■ TASK STATEMENT ■
With the first line as the start and the line containing "pinky dip: (961, 726)" as the end, write out every line of the records exactly.

■ RECORDS SUPPLIED ■
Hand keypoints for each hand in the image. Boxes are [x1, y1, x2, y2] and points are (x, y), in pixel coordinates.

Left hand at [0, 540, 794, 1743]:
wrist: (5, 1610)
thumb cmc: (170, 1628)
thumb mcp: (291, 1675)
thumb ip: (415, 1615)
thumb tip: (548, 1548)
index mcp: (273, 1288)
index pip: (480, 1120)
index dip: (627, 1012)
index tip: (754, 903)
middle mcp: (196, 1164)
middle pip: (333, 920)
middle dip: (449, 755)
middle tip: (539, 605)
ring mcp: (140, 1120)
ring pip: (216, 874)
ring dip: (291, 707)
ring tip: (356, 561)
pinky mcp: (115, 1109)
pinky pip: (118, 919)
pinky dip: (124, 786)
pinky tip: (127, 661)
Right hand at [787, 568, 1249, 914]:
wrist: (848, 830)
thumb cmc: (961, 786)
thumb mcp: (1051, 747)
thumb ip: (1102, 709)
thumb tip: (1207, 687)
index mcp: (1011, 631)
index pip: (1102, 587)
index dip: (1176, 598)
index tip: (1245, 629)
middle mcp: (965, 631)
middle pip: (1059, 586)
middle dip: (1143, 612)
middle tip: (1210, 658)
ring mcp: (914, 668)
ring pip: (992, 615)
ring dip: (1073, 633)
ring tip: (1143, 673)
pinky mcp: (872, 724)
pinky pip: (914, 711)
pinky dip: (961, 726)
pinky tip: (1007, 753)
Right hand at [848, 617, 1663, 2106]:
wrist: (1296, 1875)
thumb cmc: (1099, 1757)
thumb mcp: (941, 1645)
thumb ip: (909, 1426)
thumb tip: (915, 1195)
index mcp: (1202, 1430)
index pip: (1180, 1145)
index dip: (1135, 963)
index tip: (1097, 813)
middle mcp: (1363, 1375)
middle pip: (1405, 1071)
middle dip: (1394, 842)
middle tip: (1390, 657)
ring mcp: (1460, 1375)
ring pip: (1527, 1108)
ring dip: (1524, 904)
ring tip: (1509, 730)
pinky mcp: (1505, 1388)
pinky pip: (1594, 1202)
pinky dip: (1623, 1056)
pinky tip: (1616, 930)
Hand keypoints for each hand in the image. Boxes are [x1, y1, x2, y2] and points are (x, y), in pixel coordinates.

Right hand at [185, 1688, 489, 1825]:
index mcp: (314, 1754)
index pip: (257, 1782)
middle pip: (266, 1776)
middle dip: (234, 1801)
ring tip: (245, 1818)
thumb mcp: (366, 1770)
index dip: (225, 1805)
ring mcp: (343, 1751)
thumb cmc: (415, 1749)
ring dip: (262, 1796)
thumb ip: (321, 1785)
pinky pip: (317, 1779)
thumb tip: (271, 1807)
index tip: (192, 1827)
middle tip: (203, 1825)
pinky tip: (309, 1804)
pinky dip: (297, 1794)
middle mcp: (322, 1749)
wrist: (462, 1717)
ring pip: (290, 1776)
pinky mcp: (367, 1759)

■ FINAL ANSWER ■
Hand keypoints for each hand in the image. Boxes are [x1, y1, x2, y2] and points are (x, y), in pixel coordinates.

Left hand at [0, 540, 794, 1743]:
wrist: (5, 1610)
thumb cmc: (170, 1628)
thumb mcp: (291, 1675)
thumb ip: (415, 1615)
thumb tip: (548, 1548)
index mcp: (273, 1288)
index pip: (480, 1120)
index dip: (627, 1012)
index tip: (754, 903)
middle mcp: (196, 1164)
middle pip: (333, 920)
middle dip: (449, 755)
middle tip: (539, 605)
ring mcp: (140, 1120)
ring pip: (216, 874)
ring dip: (291, 707)
ring tip: (356, 561)
pinky mcp: (115, 1109)
pinky pip: (118, 919)
pinky dip: (124, 786)
pinky tip: (127, 661)
Right hand at [787, 568, 1249, 914]:
wrist: (848, 830)
thumb cmc: (961, 786)
thumb mcp: (1051, 747)
thumb ip: (1102, 709)
thumb tip: (1207, 687)
index mcp: (1011, 631)
index pip: (1102, 587)
index dip: (1176, 598)
index tip: (1245, 629)
middle mcp: (965, 631)
middle pip: (1059, 586)
middle dip: (1143, 612)
middle tip: (1210, 658)
ring mcp: (914, 668)
ring pip: (992, 615)
ring dip: (1073, 633)
ring tip: (1143, 673)
pinky mcp: (872, 724)
pinky pip: (914, 711)
pinky dip: (961, 726)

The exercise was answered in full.